Another controlled trial administered 120-mg of kava, 600-mg of valerian, and of course a placebo. Fifty-four volunteers were randomly given one of the three products for a seven day period so researchers could measure any significant physiological effects. Both valerian and kava were shown to reduce heart rate reaction, lower blood pressure responsiveness, and decrease subjective feelings of anxiety. Due to the small number of trials of this sort that have been conducted, however, valerian’s use as an anxiolytic is still inconclusive (Ryder).
Potential Side Effects and Interactions
Since valerian root is technically classified by the Food and Drug Administration as a supplement and not a medication, the only regulation it is subject to is standard U.S. labeling requirements. This reason is often cited as to why some people are hesitant to use products such as valerian or other supplements. However, the fear tends to be unfounded.
Adverse side effects associated with valerian are quite rare. One clinical trial that administered multiple doses over a two week period reported only two (out of 16) cases; one being migraine, the other gastrointestinal issues. The placebo group from the study, on the other hand, reported 18 adverse events. Another study, this time of 102 subjects, looked for any negative effects upon waking the morning after taking valerian. After single and repeated doses, no adverse effects were reported in parameters such as concentration, reaction time, and alertness (Baranauskiene).

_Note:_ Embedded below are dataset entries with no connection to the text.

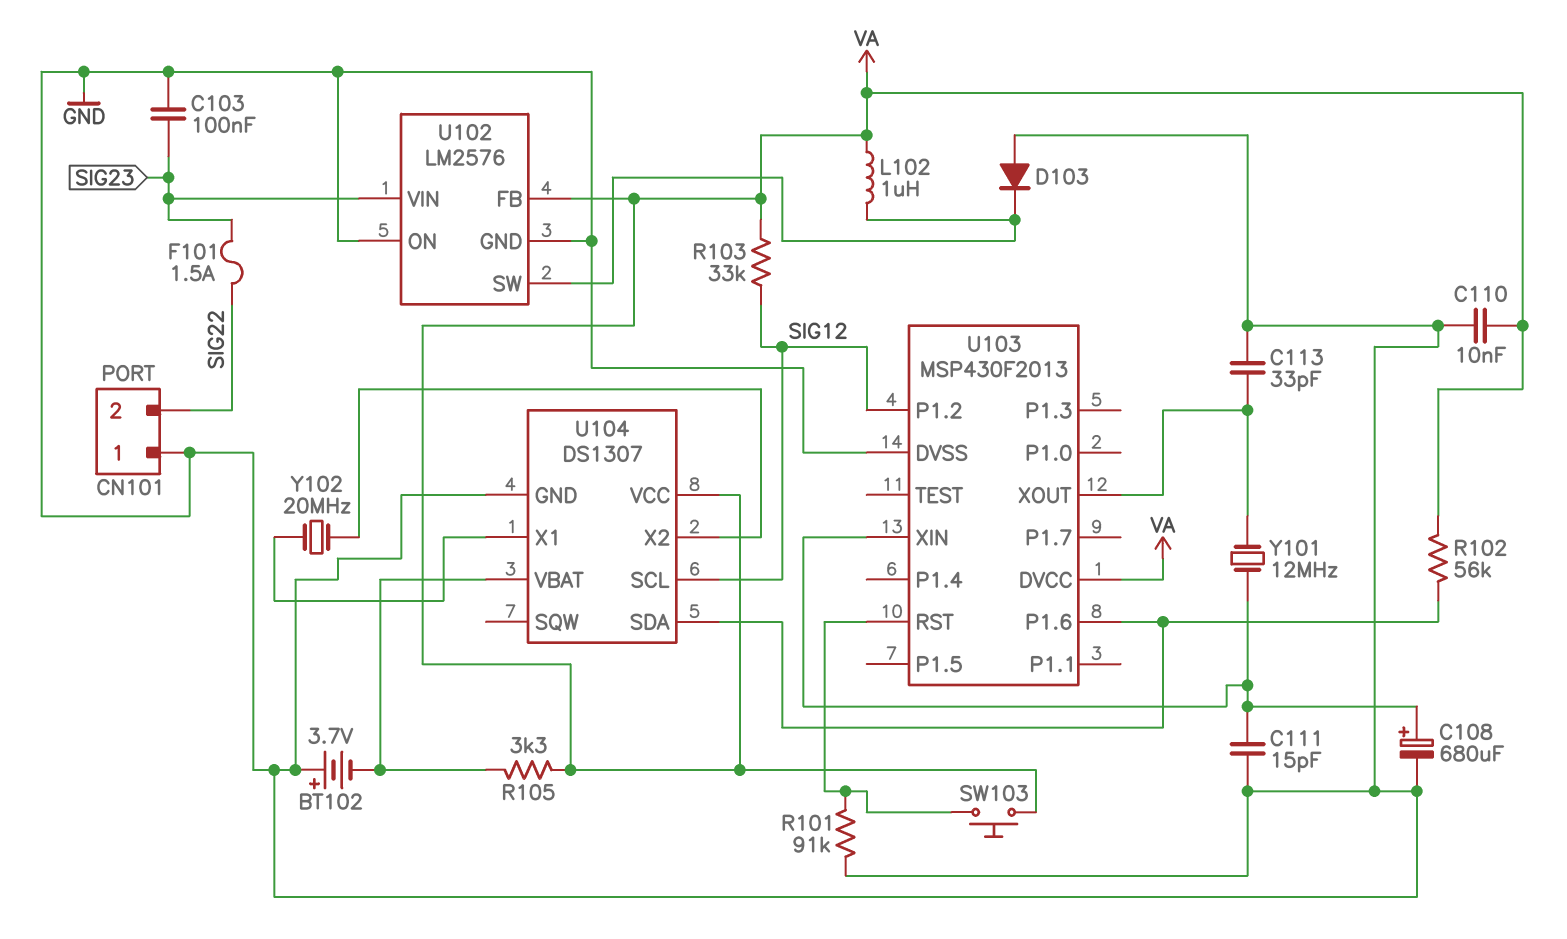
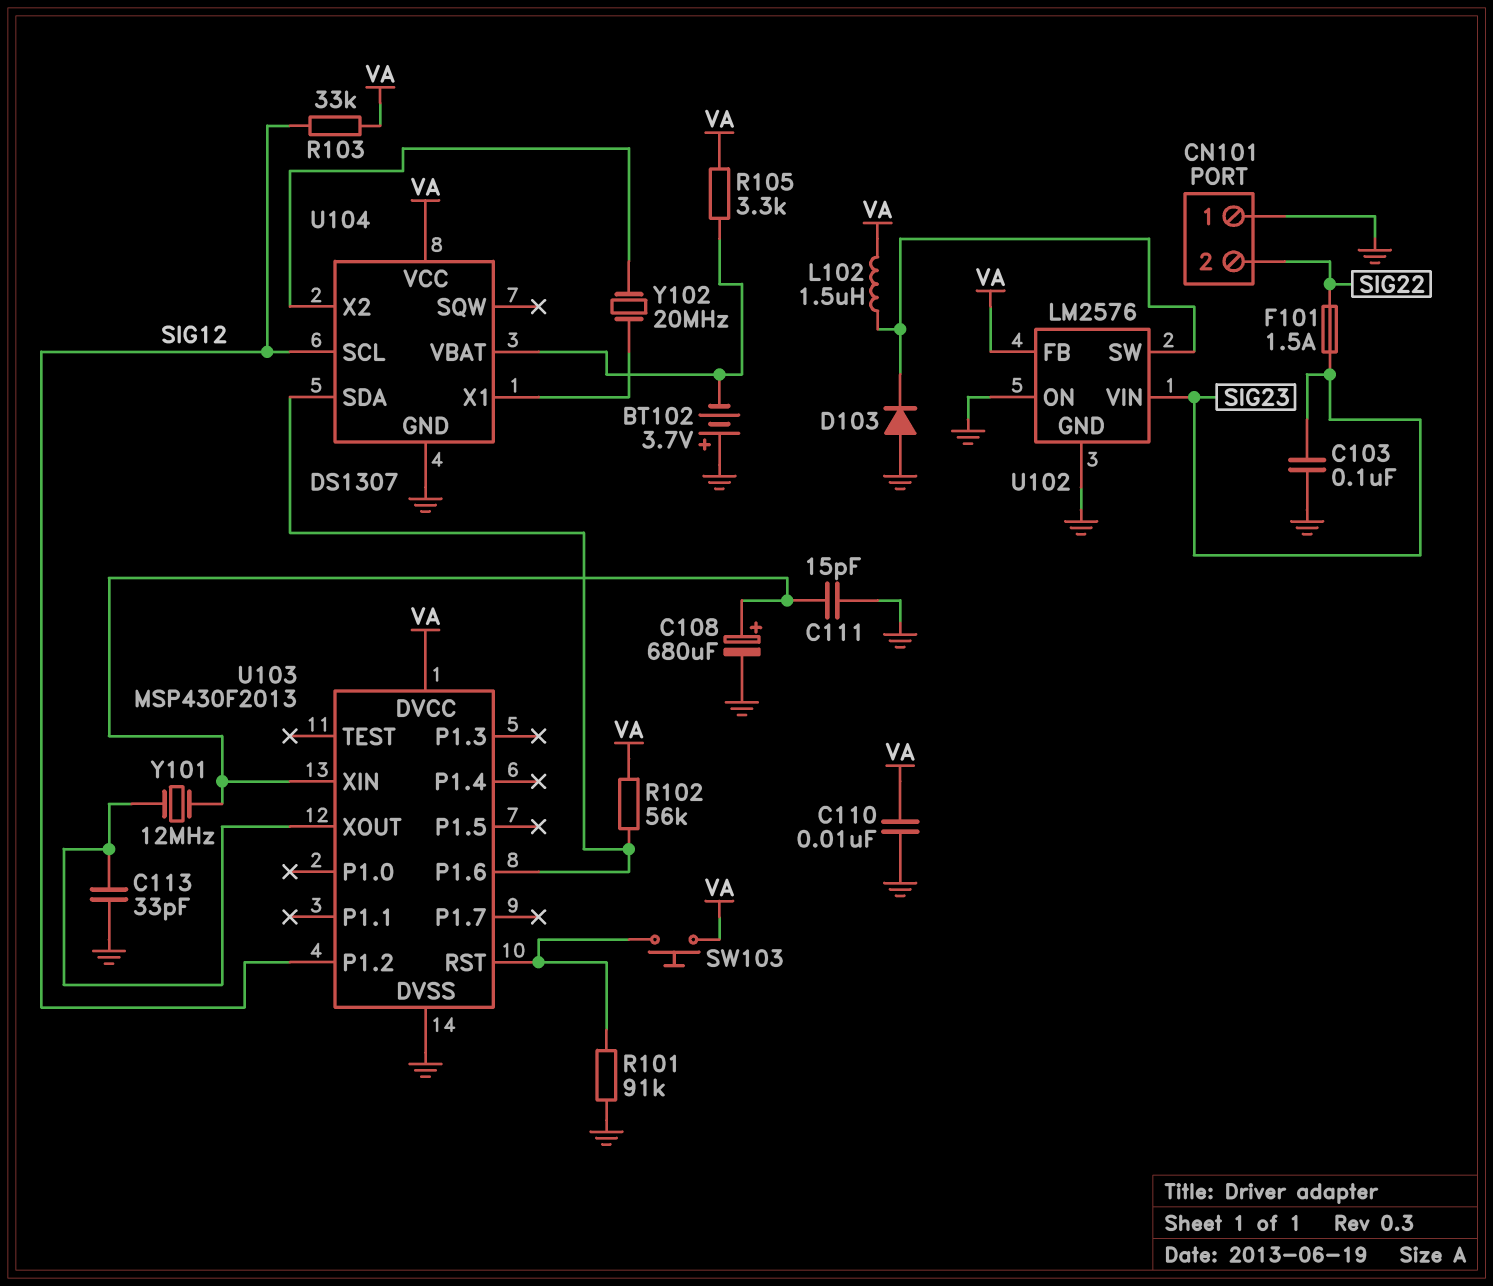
L102: 1uH (U102/SW, VA) -> 1.5uH (U102/SW, VA)

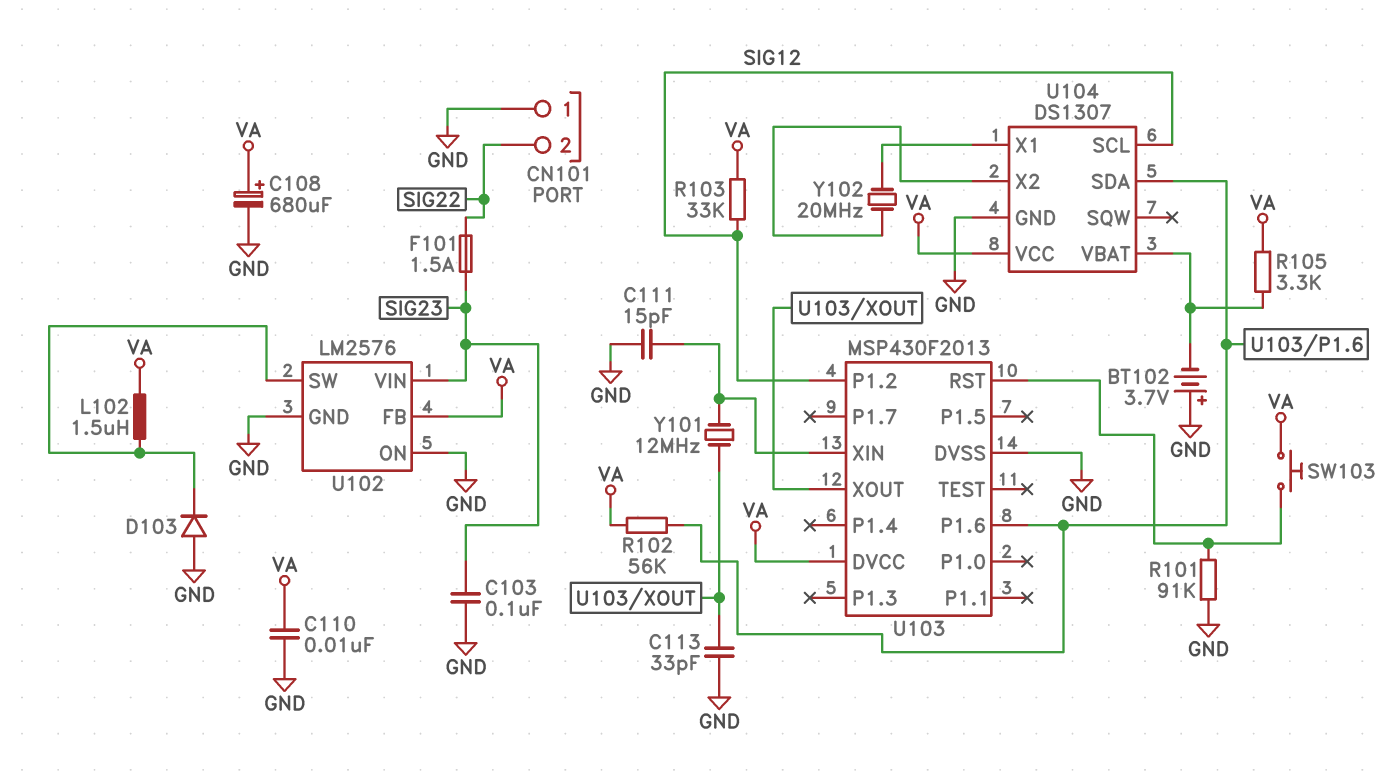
C108: 680uF (plus U103/XIN, minus GND) -> 680uF (plus VA, minus GND)

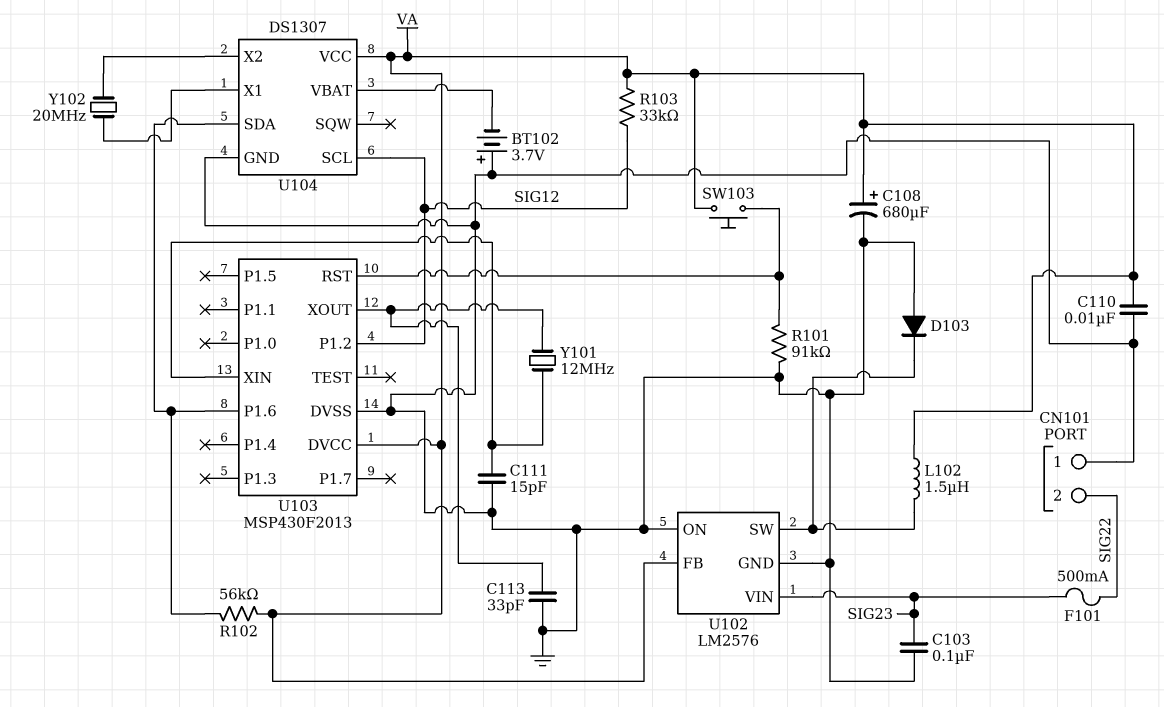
F101: 1.5A (SIG22, SIG23) -> 500mA (SIG22, SIG23)
R105: 3.3k (U104/VBAT, VA) -> none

Although valerian has not been shown to have any negative interaction with alcohol, it is still recommended to avoid the combination. This is because the (potential) sedative effects of valerian could increase the sedative effects of alcohol, along with barbiturates, anesthetics, or any other depressants (Valerian).
Valerian extract is generally sold in 300 to 600-mg capsules. This amount is equivalent to two to three grams of dried valerian root, which should be steeped for 10 to 15 minutes in one cup of hot water. Either form should be ingested 30 to 90 minutes before going to sleep (Valerian).
Although valerian root has been used for at least a century to treat various medical conditions and ailments, scientists are still doubtful as to whether the root is as effective as many people claim it to be. While there have been numerous clinical studies, results have varied. Some showed evidence that supported valerian’s efficacy as a sedative and as an anxiolytic. Other studies, however, suggested the opposite. Even throughout the various studies that suggested valerian does have sedative/anxiolytic effects, there is a good deal of variation as to proper dosages, frequency of dosages, and the time it takes for valerian to begin working (as in, over a two day period or over the span of two weeks).
One definite benefit however is that valerian has very few known side effects. In more than one double blind study that administered a placebo, there were more side effects reported from the placebo group than the valerian root group. Side effects that were reported due to valerian root were mild and included gastrointestinal discomfort and headaches.
In summation, valerian is a safe alternative to over the counter or prescription sleep medications that tend to have worse side effects and potential for dependency. Although valerian’s effects are not proven, there is a good amount of evidence to suggest that the root does have at least minor pharmacological value.